Some current "achitectural features" are in-use, but their effects need to be experimented with further:

split_classifier_heads is still a mystery whether it's truly helpful or not (each RVQ level gets its own output head).
audio_embeddings_sum is also a mystery whether it matters if each later RVQ level should "see" the past levels through summing embeddings, or if not doing it is preferable.
Disabling unified_position_ids seems to help quality more often than not, but I'm still unsure if it's beneficial in practice.

LoRAs

This repo also contains some LoRAs to serve as a reference under ./loras/.

Using a LoRA is the same as a base model, except you're required to have the base model already (obviously).

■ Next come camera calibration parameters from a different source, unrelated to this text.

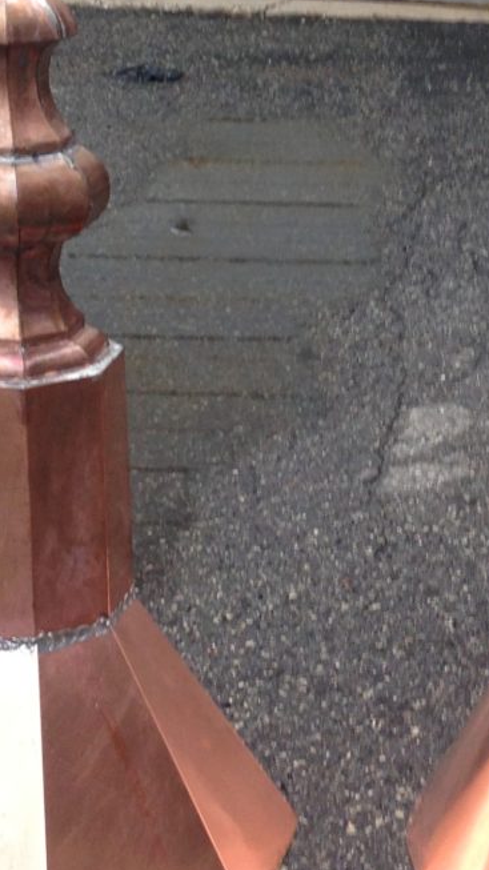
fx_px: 2168
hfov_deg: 12.8
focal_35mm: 94
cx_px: 360
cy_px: 223
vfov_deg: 22.5
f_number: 2.4
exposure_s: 1/120
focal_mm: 4.13
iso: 64
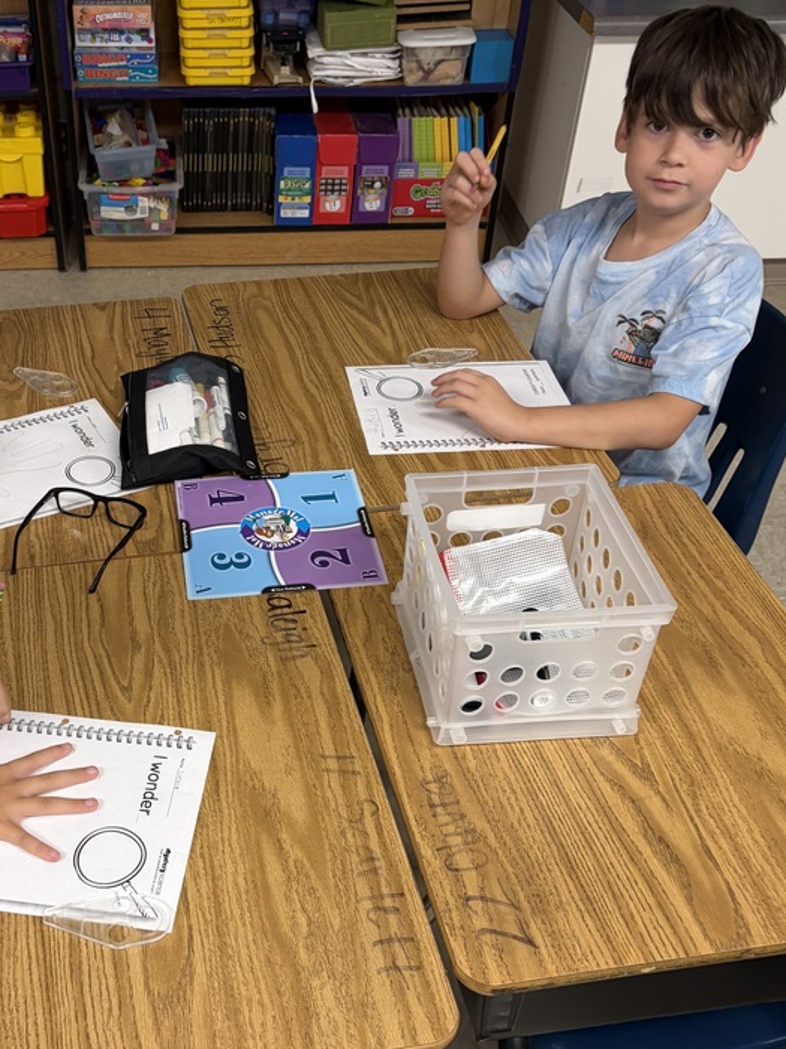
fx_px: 1152
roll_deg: +2.6
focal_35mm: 38
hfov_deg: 37.2
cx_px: 249
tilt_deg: -41.8
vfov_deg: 48.7
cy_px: 629
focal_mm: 5.96
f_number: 1.6
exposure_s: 1/60
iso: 125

Just use the LoRA's config YAML to load from instead to use it.

The only caveat is that my original dataset does contain these samples already, but given the sheer size of it, they're probably underutilized.

However, the base model already has almost adequate output from these speakers, but not enough to be satisfactory.
config.lora.glados.yaml / lora-glados-r128-a128:
- A simple LoRA of GLaDOS from both Portal and Portal 2.
- Trained for 250 steps (48000 samples, 821 samples per epoch).
config.lora.sam.yaml / lora-sam-r128-a128:
- A simple LoRA of Sam from the non-remaster Sam and Max Telltale games.
- Trained for 250 steps (48000 samples, 1555 samples per epoch).
config.lora.max.yaml / lora-max-r128-a128:
- A simple LoRA of Max from the non-remaster Sam and Max Telltale games.
- Trained for 250 steps (48000 samples, 1292 samples per epoch).